Lady Gaga is back with a new album, called Mayhem, that she says was inspired in part by Nine Inch Nails because of its industrial influence and the gothic flavoring of the record. “The album is a series of gothic dreams,” she has said about the album. “I say it’s like the images of the past that haunt me. And they somehow find their way into who I am today.”
It is certainly pop music, but the NIN influence is felt, and it’s a genius way of approaching songwriting and production from Lady Gaga. The first half, with the album singles “Disease,” “Abracadabra,” and “Perfect Celebrity,” in particular, leans heavily on the industrial feel.
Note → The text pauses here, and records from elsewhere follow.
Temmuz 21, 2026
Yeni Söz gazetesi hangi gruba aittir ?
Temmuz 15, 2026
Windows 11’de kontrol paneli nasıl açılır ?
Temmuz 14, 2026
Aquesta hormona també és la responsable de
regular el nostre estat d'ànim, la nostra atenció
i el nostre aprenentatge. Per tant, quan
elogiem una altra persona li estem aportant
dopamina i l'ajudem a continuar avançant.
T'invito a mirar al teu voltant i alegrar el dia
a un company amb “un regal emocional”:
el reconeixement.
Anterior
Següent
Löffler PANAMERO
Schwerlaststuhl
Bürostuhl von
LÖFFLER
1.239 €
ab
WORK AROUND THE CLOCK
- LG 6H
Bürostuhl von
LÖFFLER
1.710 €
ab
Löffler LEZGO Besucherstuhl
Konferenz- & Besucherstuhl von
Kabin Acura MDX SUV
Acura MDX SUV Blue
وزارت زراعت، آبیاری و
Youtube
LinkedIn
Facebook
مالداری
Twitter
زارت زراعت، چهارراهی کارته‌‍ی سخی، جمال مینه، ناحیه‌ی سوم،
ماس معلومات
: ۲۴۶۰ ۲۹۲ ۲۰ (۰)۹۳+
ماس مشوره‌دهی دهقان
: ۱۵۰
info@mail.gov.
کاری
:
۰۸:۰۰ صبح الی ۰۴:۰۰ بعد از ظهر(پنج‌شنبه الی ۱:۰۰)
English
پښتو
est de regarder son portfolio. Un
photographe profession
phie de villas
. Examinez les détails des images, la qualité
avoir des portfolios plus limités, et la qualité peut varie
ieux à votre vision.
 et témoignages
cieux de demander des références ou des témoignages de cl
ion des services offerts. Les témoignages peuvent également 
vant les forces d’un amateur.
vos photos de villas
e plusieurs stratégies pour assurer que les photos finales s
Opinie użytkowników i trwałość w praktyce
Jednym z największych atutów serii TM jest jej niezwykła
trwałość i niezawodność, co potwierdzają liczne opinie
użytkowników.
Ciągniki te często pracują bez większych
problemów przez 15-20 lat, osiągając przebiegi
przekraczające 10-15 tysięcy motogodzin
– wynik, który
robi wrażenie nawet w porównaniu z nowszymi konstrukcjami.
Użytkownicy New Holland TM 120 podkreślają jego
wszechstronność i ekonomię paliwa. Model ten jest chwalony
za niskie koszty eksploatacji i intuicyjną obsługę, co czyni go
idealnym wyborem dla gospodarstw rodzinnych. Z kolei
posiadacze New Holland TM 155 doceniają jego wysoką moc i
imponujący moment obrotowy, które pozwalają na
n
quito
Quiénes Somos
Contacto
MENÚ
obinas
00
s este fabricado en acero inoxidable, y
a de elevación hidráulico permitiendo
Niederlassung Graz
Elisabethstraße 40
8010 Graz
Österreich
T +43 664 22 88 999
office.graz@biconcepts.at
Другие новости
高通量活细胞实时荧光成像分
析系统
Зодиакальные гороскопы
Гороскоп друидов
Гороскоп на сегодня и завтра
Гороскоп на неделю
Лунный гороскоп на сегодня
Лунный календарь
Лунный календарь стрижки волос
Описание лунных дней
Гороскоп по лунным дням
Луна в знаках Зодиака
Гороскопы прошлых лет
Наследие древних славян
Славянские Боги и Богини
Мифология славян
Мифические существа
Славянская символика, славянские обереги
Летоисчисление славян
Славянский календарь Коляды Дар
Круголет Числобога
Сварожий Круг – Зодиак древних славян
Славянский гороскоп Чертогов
The album plays as if it’s one night out on the town, and there is a particularly “dance floor” feel to a lot of the songs. “Zombieboy,” for example, is about that time in the night where you know the fun you’re having is gonna result in feeling like a zombie the next morning. It’s also a tribute to her late friend, Rick Genest, who she affectionately nicknamed “zombieboy.”
Lady Gaga's new album influenced by Nine Inch Nails
While it is an album, that is a return to some of her dance-hop roots, something that reflects the transformation from insecurity, to confidence, back to insecurity, one of the most touching songs on the record, and her favorite on the album, “Blade of Grass,” is about her fiancé, Michael Polansky, proposing to her.
The story goes that he asked her how she would want him to propose, and she said for him just to wrap a blade of grass around her finger. He went one better and got her green engagement bands.
I’m not usually a fan of the more poppy, dancey records that superstars put out. But Lady Gaga holds a special place in my heart, whether it was her moving performance in A Star Is Born, her stunning rendition of “La Vie en Rose,” or the way she carries herself in her many collaborations, including with Tony Bennett, I admire her greatly as a modern musician and a leading lady in the greater music industry.
This album is a triumphant return to her roots, though she says that what she is most proud of is that she puts out albums that she feels she wants to be working on, not everybody else. I think this will be a fan favorite, however, and it will be to this generation as Michael Jackson was to my generation, I believe.